ANNAPOLIS – Capping tuition at Maryland universities seemed like it was an easy bill for the General Assembly, what with the blessing of Speaker of the House Michael Busch and 32 co-sponsors.
But the bill faced a tough road in the House and now may end with a veto by Gov. Robert Ehrlich, a situation that would bring students tuition increases of 10 percent.
The General Assembly adopted higher education as its top priority this year and approved the 5 percent in-state undergraduate tuition cap Monday in its last frenzied hours. Ehrlich, however, immediately labeled it “veto bait” because it ties the cap to a 10 percent increase in the corporate tax.
“It’s another tax increase,” Ehrlich said, which makes his job “more difficult.”
A veto would assure previously-approved tuition increases of about 10 percent at the state’s public colleges and universities.
“If (Ehrlich) vetoes it, he’s choosing corporate interests over student tuition,” said Sen. Patrick J. Hogan, D-Montgomery.
While the University System of Maryland does not endorse specific revenue plans, the bill does provide significant stability for families, said System Chancellor William Kirwan.
“I understand that other considerations will come into play,” he said, “(but) the essence of this bill would be very, very good for the University System and I hope that a way can be found for it to be passed.”
Kirwan said he’ll ask Ehrlich to sign the bill.
Lawmakers worked hard to craft a bill that Ehrlich could accept, said Delegate Adrienne Jones, D-Baltimore County, who was tapped by Busch to head the task force that recommended the plan.
“We were hearing from our constituents throughout the state,” about tuition increases, she said. “We have a lot to be proud of and I would hate to jeopardize that.”
The plan would cap annual tuition increases at 5 percent and raise the corporate tax from 7 percent to 7.7 percent for three years. In addition, funding for higher education would increase 3.4 percent this year and 5 percent the following two years.
“It would give the system a predictable source of revenue,” Kirwan said. “It would do a lot to tide us over.”
Businesses are attracted to states with strong higher education systems, Jones said, and so they should not be averse to the bill.
“We have a great university system that businesses look at,” she said. “I think (Ehrlich will) realize the importance the institutions have in the business community.”
About $122 million was cut from higher education last year, leading to tuition increases of up to 21 percent at some campuses and a task force appointed by Busch to study access and affordability.
Lawmakers agreed they would put higher education in the spotlight this year, even though the University System of Maryland received level-funding. It was “up very near the top” of the agenda, Hogan said.

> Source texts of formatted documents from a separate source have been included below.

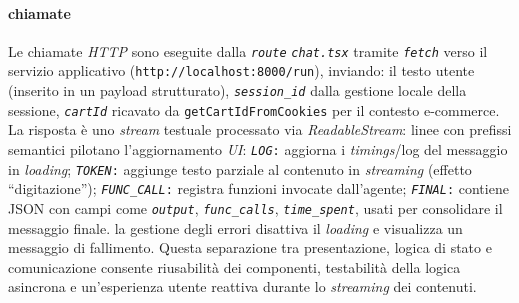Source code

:\paragraph{\textbf{chiamate}}
Le chiamate \emph{HTTP} sono eseguite dalla \texttt{\emph{route}} \texttt{\emph{chat.tsx}} tramite \texttt{\emph{fetch}} verso il servizio applicativo 
(\texttt{http://localhost:8000/run}), inviando:
il testo utente (inserito in un payload strutturato),
\texttt{\emph{session\_id}} dalla gestione locale della sessione,
\texttt{\emph{cartId}} ricavato da \texttt{getCartIdFromCookies} per il contesto e-commerce.
La risposta è uno \emph{stream} testuale processato via \emph{ReadableStream}:
linee con prefissi semantici pilotano l’aggiornamento \emph{UI}:
\texttt{\emph{LOG}:} aggiorna i \emph{timings}/log del messaggio in \emph{loading};
\texttt{\emph{TOKEN}:} aggiunge testo parziale al contenuto in \emph{streaming} (effetto “digitazione”);
\texttt{\emph{FUNC\_CALL}:} registra funzioni invocate dall’agente;
\texttt{\emph{FINAL}:} contiene JSON con campi come \texttt{\emph{output}}, \texttt{\emph{func\_calls}}, \texttt{\emph{time\_spent}}, usati per consolidare il messaggio finale.
la gestione degli errori disattiva il \emph{loading} e visualizza un messaggio di fallimento.
Questa separazione tra presentazione, logica di stato e comunicazione consente riusabilità dei componenti, testabilità della logica asincrona e 
un’esperienza utente reattiva durante lo \emph{streaming} dei contenuti.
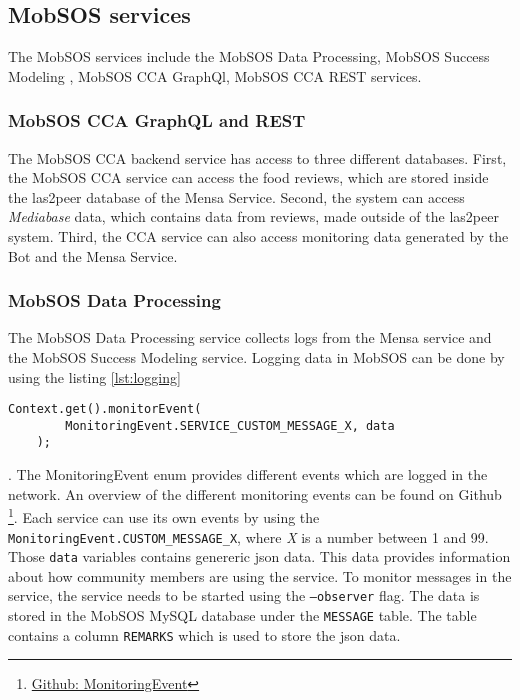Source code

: \subsection{MobSOS services}
The MobSOS services include the MobSOS Data Processing, MobSOS Success Modeling , MobSOS CCA GraphQl, MobSOS CCA REST services.

\subsubsection{MobSOS CCA GraphQL and REST}
The MobSOS CCA backend service has access to three different databases. First, the MobSOS CCA service can access the food reviews, which are stored inside the las2peer database of the Mensa Service. Second, the system can access \emph{Mediabase} data, which contains data from reviews, made outside of the las2peer system. 
Third, the CCA service can also access monitoring data generated by the Bot and the Mensa Service. 


\subsubsection{MobSOS Data Processing}
The MobSOS Data Processing service collects logs from the Mensa service and the MobSOS Success Modeling service. 
Logging data in MobSOS can be done by using the listing \ref{lst:logging}
\begin{lstlisting}[caption=Example use of a MonitoringEvent,captionpos=b,label={lst:logging}]
    Context.get().monitorEvent(
        MonitoringEvent.SERVICE_CUSTOM_MESSAGE_X, data
    );
\end{lstlisting}.
The MonitoringEvent enum provides different events which are logged in the network. An overview of the different monitoring events can be found on Github \footnote{\href{https://github.com/rwth-acis/mobsos-data-processing/wiki/Built-In-Monitoring-Events}{Github: MonitoringEvent}}. 
Each service can use its own events by using the \texttt{MonitoringEvent.CUSTOM\_MESSAGE\_X}, where \emph{X} is a number between 1 and 99. 
Those \texttt{data} variables contains genereric json data. This data provides information about how community members are using the service.
To monitor messages in the service, the service needs to be started using the \texttt{--observer} flag.
The data is stored in the MobSOS MySQL database under the \texttt{MESSAGE} table. The table contains a column \texttt{REMARKS} which is used to store the json data.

The bill extends the General Assembly’s interest by creating a commission to study state support of the University System of Maryland and Morgan State University.
Also on the Legislature’s radar was a proposal to grant illegal aliens in-state tuition status provided they meet academic, tax and other requirements. The bill died unexpectedly Monday after a senator who had committed to the bill changed his mind and abstained from voting in committee.
“We’re disappointed,” said Delegate Sheila Hixson, D-Montgomery, the bill’s chief sponsor. “We don’t understand why they didn’t vote (for it) this year.”
A similar bill passed the House and Senate last year, but was vetoed by Ehrlich. The bill’s sponsors said they hoped changes this year would appeal to him and assure passage.
But Sen. Roy Dyson, D-St. Mary’s, said he decided not to vote on the bill in the Education, Health and Environmental Affairs Committee late Monday night because it was too controversial to consider with only hours left of the legislative session.
“There would have been a filibuster,” he said. “It would have been overwhelming.”
In other higher education legislation, Coppin State College was renamed Coppin State University and the University System of Maryland was granted greater authority in hiring during a state-imposed hiring freeze and approving new programs.
“This suddenly gives us,” Kirwan said, “much greater flexibility to use our resources in the most effective and efficient way.”